L’attenzione sarà sempre più focalizzata sull’intelligenza artificiale e sul ruolo che potrà avere nell’aumentare la capacità predittiva. Parallelamente, un utilizzo sempre maggiore della biopsia liquida, già in uso in contrada Cubba a Misterbianco, per il monitoraggio in tempo reale della progressione dei tumori e per l’identificazione di resistenze ai farmaci, potrà contribuire a migliorare prognosi e qualità di vita dei pazienti attraverso un approccio di medicina di precisione sempre più raffinato.

In Humanitas Istituto Clinico Catanese, l’integrazione tra competenze specialistiche, tecnologie avanzate e confronto quotidiano con i team multidisciplinari consente di orientare diagnosi e terapie in modo sempre più preciso.
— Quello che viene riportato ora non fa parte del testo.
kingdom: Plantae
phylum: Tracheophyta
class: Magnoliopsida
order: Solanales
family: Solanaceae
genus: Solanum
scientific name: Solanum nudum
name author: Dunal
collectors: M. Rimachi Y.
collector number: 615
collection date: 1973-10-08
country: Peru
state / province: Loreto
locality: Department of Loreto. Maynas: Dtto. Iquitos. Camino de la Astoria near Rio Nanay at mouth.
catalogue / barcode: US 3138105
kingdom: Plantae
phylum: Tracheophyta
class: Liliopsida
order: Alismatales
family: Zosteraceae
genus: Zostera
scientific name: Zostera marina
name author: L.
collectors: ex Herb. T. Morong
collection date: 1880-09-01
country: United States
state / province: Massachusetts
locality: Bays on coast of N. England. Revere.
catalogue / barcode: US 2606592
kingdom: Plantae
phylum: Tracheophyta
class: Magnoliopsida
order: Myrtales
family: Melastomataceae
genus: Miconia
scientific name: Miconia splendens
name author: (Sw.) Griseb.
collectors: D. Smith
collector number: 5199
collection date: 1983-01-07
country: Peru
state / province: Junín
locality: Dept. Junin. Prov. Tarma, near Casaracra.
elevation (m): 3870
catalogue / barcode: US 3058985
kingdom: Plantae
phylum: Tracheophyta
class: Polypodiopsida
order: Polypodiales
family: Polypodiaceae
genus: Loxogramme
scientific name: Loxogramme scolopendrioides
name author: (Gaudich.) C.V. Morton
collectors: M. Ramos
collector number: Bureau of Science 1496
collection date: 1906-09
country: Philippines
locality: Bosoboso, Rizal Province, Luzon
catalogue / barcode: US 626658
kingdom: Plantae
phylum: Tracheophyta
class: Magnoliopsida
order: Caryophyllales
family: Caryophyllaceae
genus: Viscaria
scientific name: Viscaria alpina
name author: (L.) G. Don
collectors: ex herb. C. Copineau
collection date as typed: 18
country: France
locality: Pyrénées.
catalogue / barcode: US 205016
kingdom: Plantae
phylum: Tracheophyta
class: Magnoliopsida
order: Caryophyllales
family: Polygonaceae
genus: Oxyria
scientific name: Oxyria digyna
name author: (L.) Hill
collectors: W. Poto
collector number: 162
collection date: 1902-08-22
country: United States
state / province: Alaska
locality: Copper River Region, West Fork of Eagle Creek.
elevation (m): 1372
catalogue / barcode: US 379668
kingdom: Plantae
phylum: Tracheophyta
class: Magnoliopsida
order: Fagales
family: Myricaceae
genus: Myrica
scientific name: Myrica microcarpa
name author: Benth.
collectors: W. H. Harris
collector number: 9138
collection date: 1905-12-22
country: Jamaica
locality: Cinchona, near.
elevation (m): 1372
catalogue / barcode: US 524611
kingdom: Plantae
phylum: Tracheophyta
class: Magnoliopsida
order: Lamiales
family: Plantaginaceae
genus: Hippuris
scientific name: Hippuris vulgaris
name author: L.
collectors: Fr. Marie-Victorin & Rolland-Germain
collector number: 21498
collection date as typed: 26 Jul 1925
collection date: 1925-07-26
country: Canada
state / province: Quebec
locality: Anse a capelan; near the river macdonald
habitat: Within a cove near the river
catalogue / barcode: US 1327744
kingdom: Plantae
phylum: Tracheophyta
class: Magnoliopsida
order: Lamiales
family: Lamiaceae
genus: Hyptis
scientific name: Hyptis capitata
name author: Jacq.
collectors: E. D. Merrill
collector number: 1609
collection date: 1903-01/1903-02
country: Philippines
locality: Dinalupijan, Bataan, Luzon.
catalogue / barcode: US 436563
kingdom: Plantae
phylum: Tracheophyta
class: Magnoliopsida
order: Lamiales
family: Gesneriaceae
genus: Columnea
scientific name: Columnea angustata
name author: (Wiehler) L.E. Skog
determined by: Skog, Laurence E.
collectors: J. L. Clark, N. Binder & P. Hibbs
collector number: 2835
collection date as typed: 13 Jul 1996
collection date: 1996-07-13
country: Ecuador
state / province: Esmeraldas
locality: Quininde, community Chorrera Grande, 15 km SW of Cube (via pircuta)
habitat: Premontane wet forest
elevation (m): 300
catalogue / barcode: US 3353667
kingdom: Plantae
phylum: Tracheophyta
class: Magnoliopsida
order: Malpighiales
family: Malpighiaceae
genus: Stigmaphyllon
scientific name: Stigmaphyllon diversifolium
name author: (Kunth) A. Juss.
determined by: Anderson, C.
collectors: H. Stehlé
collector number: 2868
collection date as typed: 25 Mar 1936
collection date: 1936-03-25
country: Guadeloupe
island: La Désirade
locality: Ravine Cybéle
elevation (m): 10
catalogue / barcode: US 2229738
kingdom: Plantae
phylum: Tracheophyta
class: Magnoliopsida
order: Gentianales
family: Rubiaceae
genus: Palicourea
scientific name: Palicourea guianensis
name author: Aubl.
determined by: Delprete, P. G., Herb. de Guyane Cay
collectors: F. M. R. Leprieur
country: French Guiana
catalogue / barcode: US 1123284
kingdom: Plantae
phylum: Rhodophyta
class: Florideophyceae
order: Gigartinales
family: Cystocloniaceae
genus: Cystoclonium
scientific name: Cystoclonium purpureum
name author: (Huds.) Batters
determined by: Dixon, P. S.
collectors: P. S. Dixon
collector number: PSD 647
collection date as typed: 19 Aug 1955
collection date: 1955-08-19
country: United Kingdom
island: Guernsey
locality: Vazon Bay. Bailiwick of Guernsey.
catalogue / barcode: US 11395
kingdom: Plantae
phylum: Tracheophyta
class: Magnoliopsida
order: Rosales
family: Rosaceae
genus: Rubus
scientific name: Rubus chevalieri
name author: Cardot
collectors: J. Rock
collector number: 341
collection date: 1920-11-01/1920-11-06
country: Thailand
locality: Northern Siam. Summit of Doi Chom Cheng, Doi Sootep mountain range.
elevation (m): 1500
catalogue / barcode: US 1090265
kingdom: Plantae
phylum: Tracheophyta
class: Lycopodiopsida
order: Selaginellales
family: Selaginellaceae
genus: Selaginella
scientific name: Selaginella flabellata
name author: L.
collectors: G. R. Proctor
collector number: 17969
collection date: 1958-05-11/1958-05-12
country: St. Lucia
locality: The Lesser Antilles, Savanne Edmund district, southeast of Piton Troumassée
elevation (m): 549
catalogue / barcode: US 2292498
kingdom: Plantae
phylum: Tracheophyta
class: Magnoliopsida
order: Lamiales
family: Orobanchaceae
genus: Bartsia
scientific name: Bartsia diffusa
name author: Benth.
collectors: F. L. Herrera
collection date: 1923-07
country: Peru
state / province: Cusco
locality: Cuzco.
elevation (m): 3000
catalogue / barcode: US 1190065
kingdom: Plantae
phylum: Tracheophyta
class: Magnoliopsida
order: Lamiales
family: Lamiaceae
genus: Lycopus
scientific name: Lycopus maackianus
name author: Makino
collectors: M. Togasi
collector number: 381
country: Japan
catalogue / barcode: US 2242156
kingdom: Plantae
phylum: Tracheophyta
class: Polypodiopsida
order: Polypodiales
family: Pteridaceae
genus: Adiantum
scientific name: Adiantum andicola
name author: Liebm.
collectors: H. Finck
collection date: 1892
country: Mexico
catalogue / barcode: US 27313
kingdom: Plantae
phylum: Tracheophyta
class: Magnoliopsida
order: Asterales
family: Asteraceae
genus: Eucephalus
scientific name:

Un percorso che guarda alla prevenzione, alla sicurezza e alla personalizzazione delle cure, con l’obiettivo di offrire ai pazienti strumenti diagnostici all’avanguardia e decisioni terapeutiche sempre più mirate.

A tutto questo percorso contribuisce la Genetica Medica, di cui è responsabile il dott. Fabio Guarnaccia, che aggiunge: “E’ un supporto trasversale ai percorsi oncologici. Circa il 10% dei tumori ha infatti una predisposizione ereditaria: un dato che viene tenuto sempre presente per supportare e informare pazienti e pazienti. Inoltre, grazie a un importante upgrade diagnostico, messo in campo recentemente dal laboratorio di biologia molecolare, siamo in grado di diagnosticare tutte le principali sindromi ereditarie oncologiche, dalle più frequenti alle più rare. Il prossimo obiettivo è strutturare un percorso per il soggetto sano ad alto rischio, con screening personalizzati e programmi di profilassi quando indicati”.